_TEXT SECTION_.
◇ ◇ ◇ ◇

TASK: [debops.ferm | Configure ip(6)tables rules] ***************************** 
ok: [foo.local] => (item={'category': 'filter', 'table': 'filter/input', 'type': 'conntrack', 'weight': '20'}) => {"changed": false, "gid": 4, "group": "adm", "item": {"category": "filter", "table": "filter/input", "type": "conntrack", "weight": "20"}, "mode": "0644", "owner": "root", "path": "/etc/ferm/filter/input/20_conntrack_rules.conf", "size": 190, "state": "file", "uid": 0}
ok: [foo.local] => (item={'category': 'filter', 'table': 'filter/forward', 'type': 'conntrack', 'weight': '20'}) => {"changed": false, "gid": 4, "group": "adm", "item": {"category": "filter", "table": "filter/forward", "type": "conntrack", "weight": "20"}, "mode": "0644", "owner": "root", "path": "/etc/ferm/filter/forward/20_conntrack_rules.conf", "size": 190, "state": "file", "uid": 0}
fatal: [foo.local] => ssh connection closed waiting for a privilege escalation password prompt

FATAL: all hosts have already failed -- aborting

I was lucky enough to be able to have physical access so I flushed iptables and stopped ferm. Then things worked again.

◇ ◇ ◇ ◇

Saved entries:
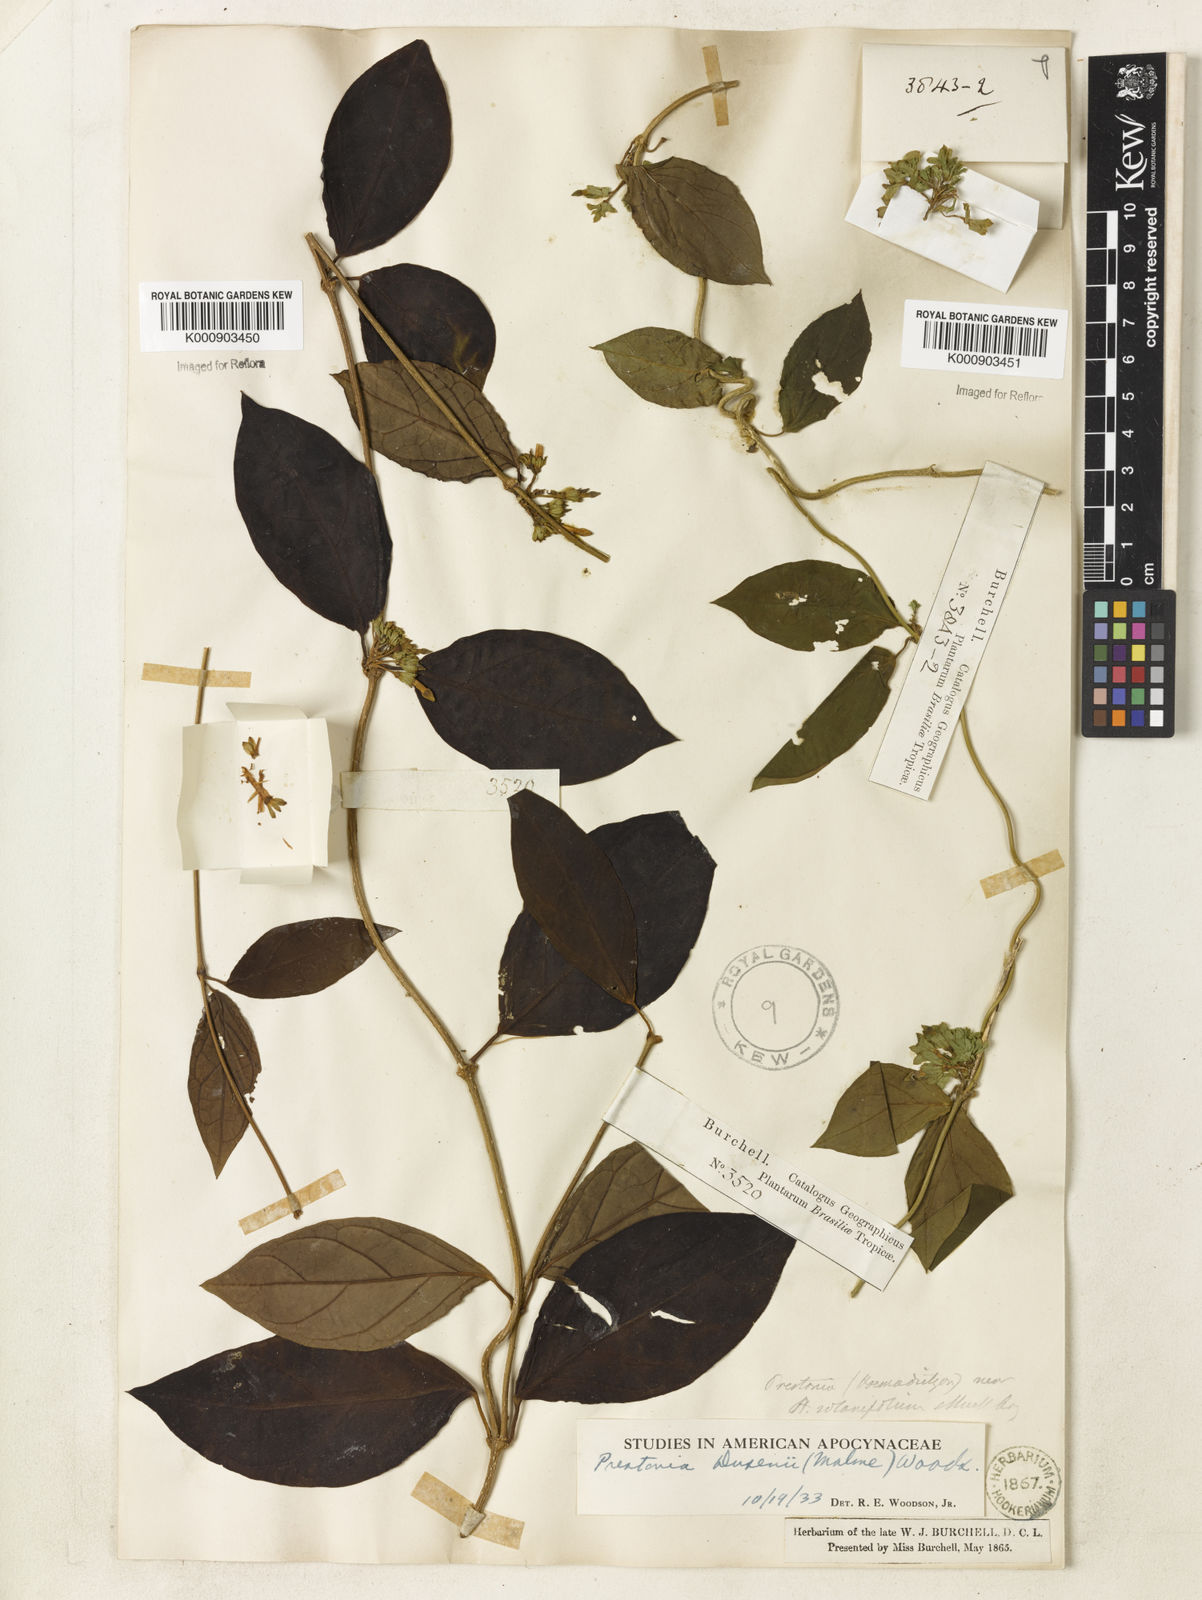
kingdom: Plantae
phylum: Tracheophyta
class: Magnoliopsida
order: Gentianales
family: Apocynaceae
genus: Prestonia
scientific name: Prestonia dusenii
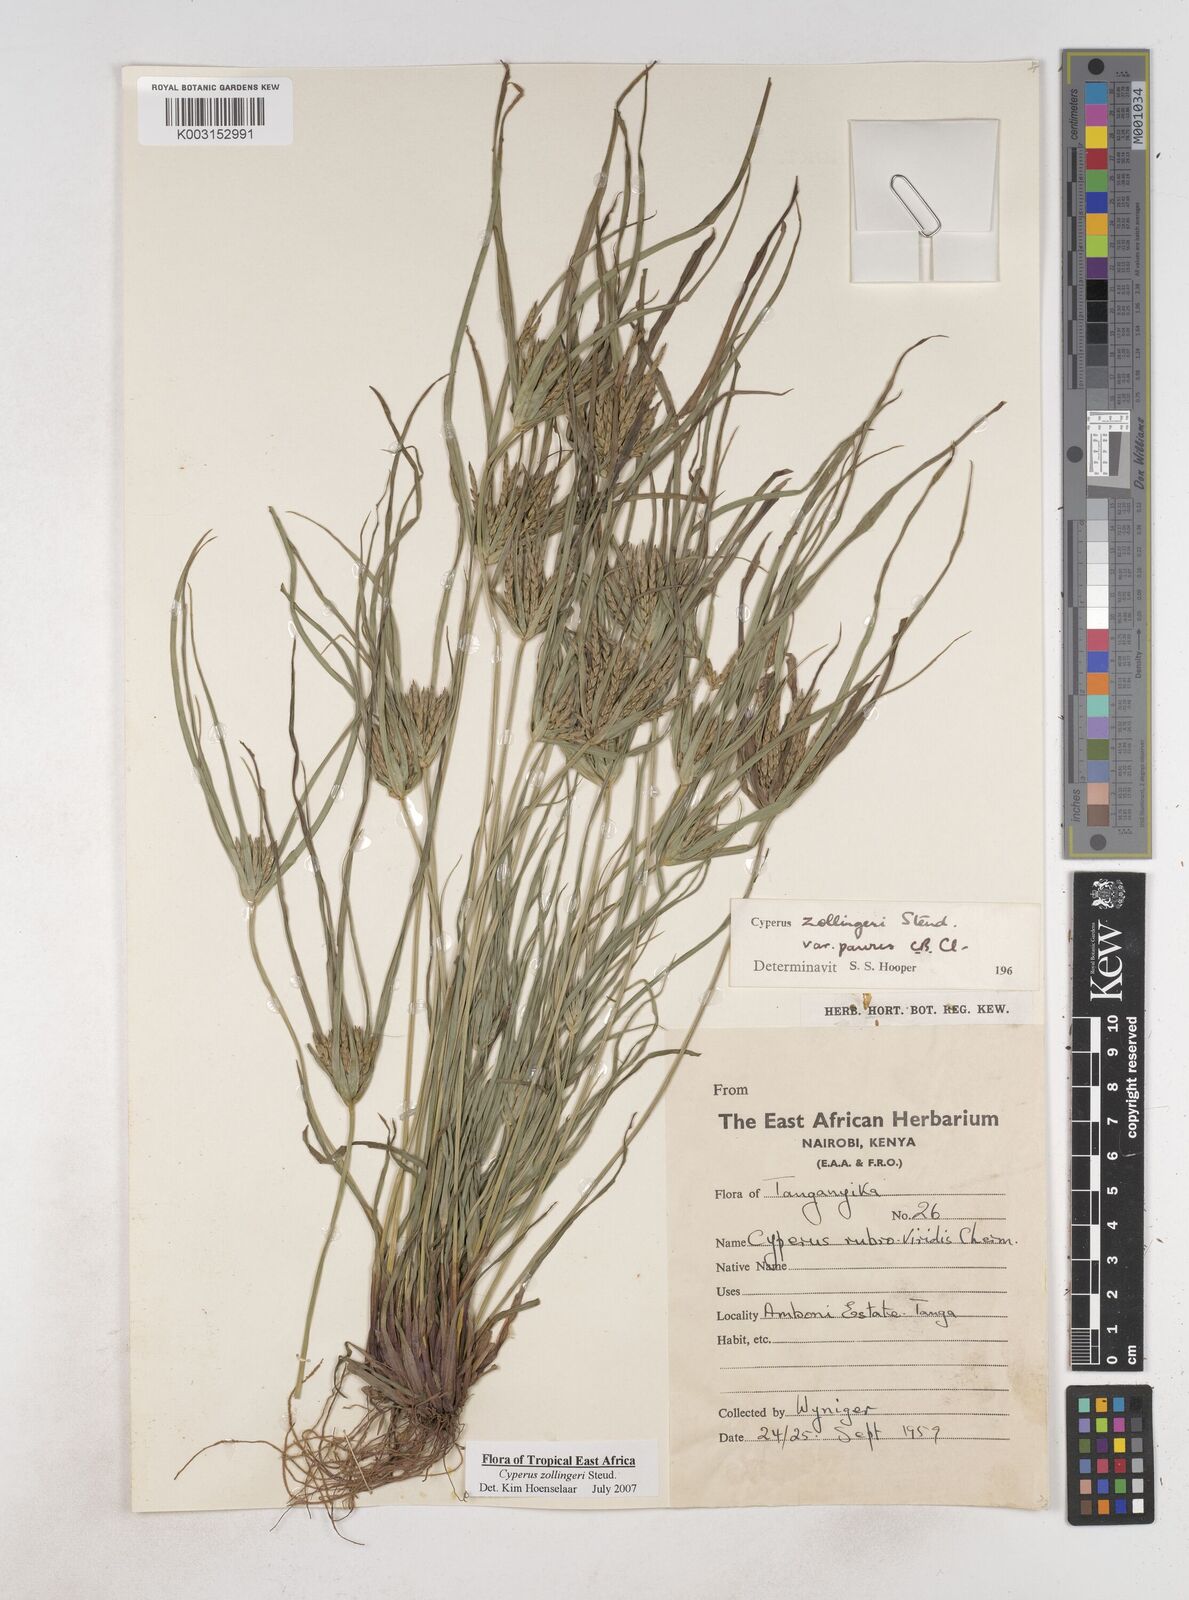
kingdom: Plantae
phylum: Tracheophyta
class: Liliopsida
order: Poales
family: Cyperaceae
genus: Cyperus
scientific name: Cyperus zollingeri
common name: Roadside flatsedge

◇ ◇ ◇ ◇

_THINGS TO DO_.
1. In the ferm firewall excerpt, what two things did the writer do after getting physical access to the machine?
2. Write the next few sentences of the ferm firewall excerpt, picking up after its final sentence.
These records have no connection to the text.

_EXERCISE ANSWERS_.
1. The writer flushed iptables and stopped ferm.

2.
muelli avatar Oct 29 '15 14:10 muelli

First of all, the use of include on the playbook level with roles: key doesn't make any sense. You are just including the whole playbook, not a specific role.

DebOps at the start of the run gets the IP address from which you are connecting, it's then used by debops.ferm to allow connections from that IP address. I'm not sure at what time you got blocked, but if it really happened in the middle of ferm rule generation, debops.ferm shouldn't be the reason - at this time iptables rules aren't even reloaded.

But I assume that it was at some later time, when debops.ferm was called by another role via a dependency. In that case the Ansible Controller whitelist should have been already enabled and not block your IP address. You can check in ferm local facts if your IP address is present.

drybjed avatar Oct 29 '15 15:10 drybjed

Just got locked out as well, is there a way to disable SSH blocking completely? Or whitelist all hosts? @drybjed

ValentinFunk avatar Apr 13 '17 20:04 ValentinFunk

The issue is not that the debops.ferm blocks SSH, but it does not unblock it. The role has some basic support to allow access from the Ansible Controller to SSH service, but relies on other DebOps roles to configure this more specifically.

There are a few ways to deal with this.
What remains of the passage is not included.